WORK REQUEST: Gather each line of the records where "liabilities" appears.

RECORDED INFORMATION:

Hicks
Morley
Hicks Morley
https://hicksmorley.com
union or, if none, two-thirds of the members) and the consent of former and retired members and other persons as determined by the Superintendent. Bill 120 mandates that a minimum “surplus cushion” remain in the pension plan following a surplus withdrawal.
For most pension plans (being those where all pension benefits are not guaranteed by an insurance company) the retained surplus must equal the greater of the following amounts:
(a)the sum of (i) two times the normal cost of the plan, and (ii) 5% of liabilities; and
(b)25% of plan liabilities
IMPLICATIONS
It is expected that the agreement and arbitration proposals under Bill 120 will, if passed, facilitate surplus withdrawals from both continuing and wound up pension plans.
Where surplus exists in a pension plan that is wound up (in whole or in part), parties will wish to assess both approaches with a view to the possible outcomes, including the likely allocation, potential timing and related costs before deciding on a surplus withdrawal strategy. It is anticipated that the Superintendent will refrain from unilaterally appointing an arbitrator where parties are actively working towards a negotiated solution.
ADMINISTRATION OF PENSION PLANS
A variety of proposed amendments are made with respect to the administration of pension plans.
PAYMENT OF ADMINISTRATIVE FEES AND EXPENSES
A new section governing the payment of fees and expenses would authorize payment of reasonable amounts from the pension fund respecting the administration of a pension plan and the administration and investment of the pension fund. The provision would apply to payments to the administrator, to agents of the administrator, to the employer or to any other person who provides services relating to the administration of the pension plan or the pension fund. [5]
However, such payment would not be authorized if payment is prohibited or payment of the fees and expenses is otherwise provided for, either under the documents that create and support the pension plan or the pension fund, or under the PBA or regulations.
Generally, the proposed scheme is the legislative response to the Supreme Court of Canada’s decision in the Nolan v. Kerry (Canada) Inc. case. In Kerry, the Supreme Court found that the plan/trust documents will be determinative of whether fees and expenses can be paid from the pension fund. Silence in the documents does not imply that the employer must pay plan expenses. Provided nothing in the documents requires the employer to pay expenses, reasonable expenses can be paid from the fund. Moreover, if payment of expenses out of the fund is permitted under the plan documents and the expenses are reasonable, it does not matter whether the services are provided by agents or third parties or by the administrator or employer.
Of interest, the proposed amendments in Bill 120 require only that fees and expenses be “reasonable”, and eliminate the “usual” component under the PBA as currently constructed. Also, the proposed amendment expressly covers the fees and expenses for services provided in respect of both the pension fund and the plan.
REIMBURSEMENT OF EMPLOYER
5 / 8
---
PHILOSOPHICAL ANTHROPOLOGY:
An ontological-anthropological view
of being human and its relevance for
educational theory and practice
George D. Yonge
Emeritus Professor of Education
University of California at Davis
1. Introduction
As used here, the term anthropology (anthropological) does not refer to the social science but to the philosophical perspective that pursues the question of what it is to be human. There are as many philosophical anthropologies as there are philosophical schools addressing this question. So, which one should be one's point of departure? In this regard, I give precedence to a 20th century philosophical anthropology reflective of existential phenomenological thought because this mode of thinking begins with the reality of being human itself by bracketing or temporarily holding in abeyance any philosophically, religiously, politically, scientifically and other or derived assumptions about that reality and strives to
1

ANSWER BELOW:
(a)the sum of (i) two times the normal cost of the plan, and (ii) 5% of liabilities; and
(b)25% of plan liabilities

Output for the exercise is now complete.